[Recorded data — start]
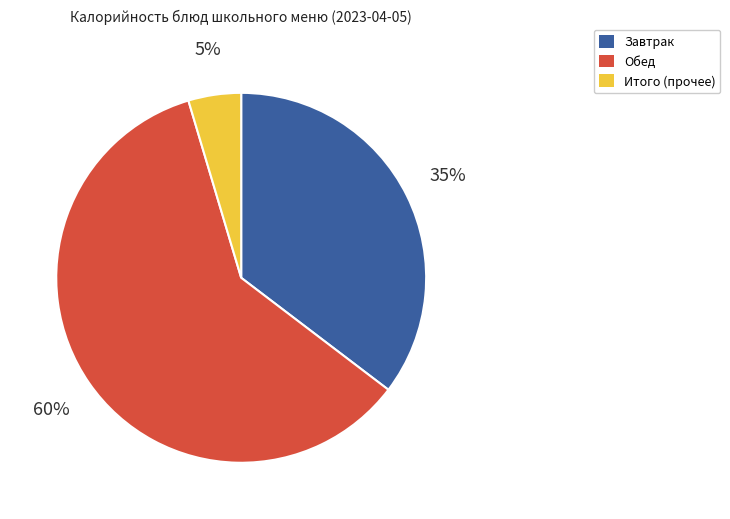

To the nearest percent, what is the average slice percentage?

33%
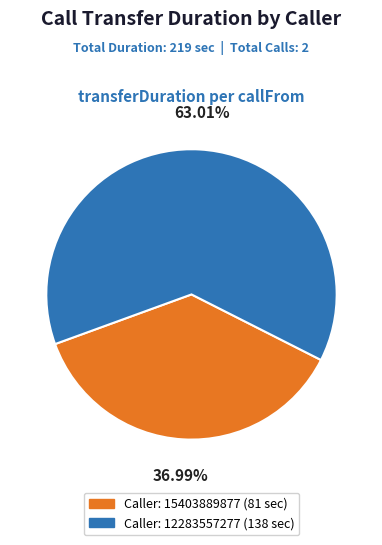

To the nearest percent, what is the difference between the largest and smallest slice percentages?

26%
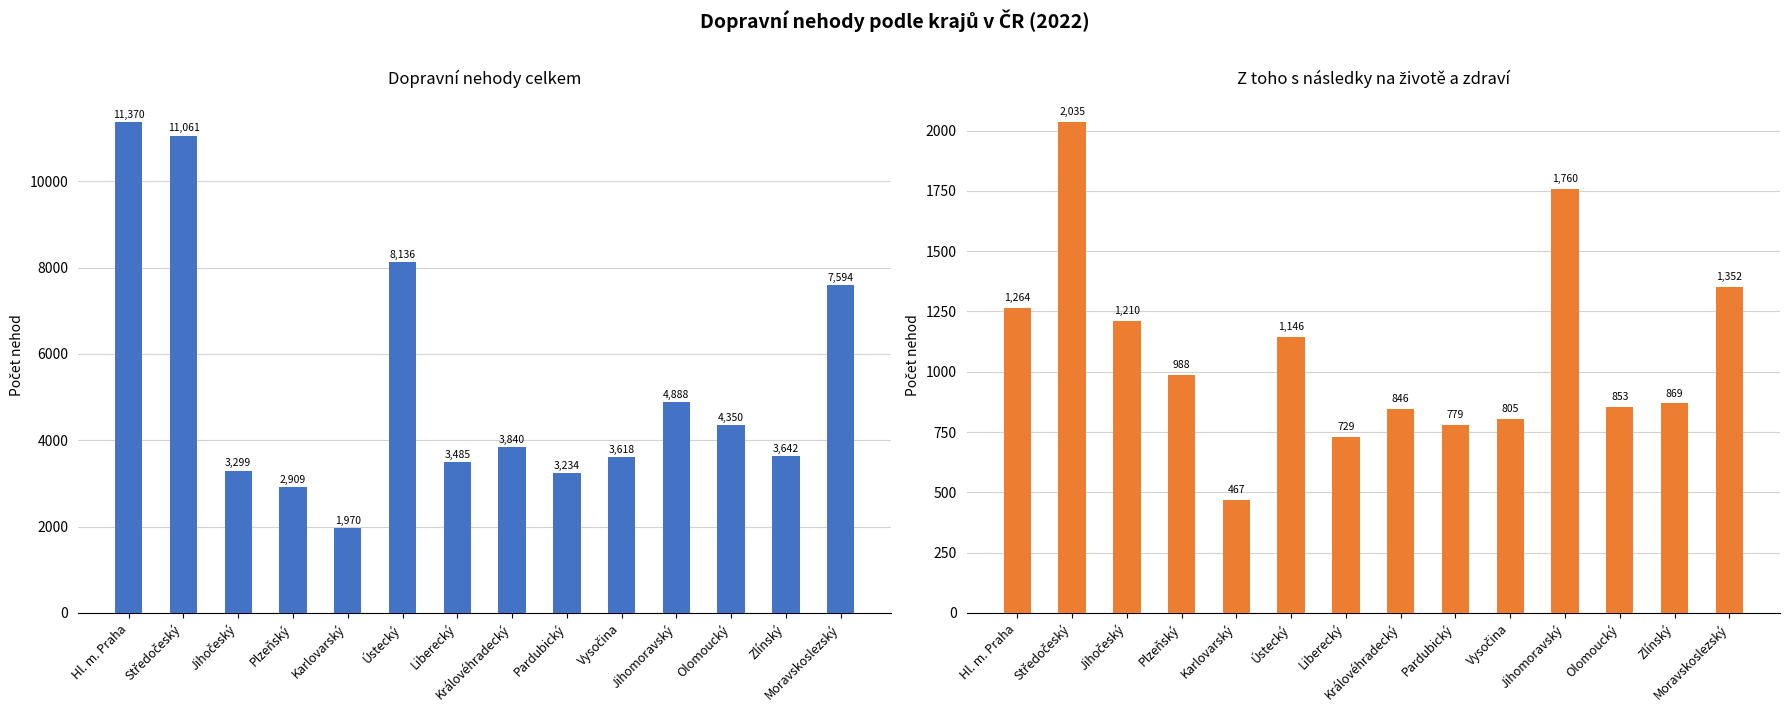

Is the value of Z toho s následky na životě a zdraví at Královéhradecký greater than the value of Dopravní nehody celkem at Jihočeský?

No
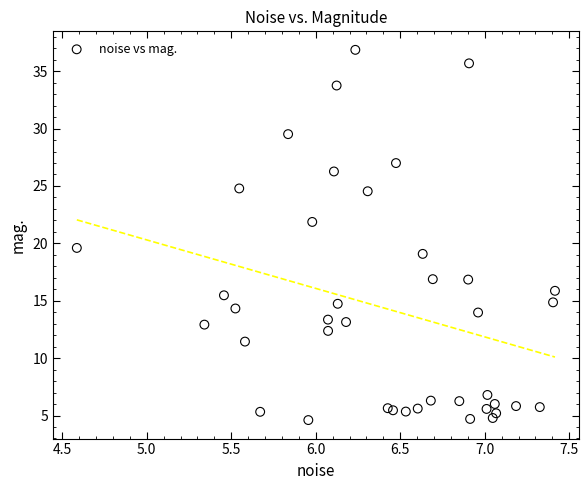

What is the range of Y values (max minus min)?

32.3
[Recorded data — finish]
[Recorded data — start]
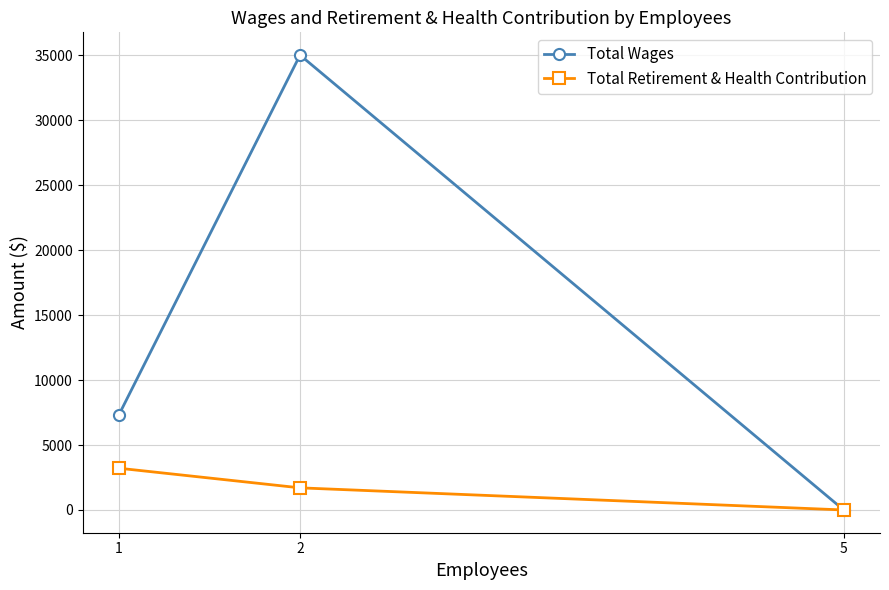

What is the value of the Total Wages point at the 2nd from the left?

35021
[Recorded data — finish]
> _Prompt_: Identify every line in the items that contains the word "nearest", matching its case exactly, and copy each of those lines.

> _Output for this task_:
To the nearest percent, what is the average slice percentage?
To the nearest percent, what is the difference between the largest and smallest slice percentages?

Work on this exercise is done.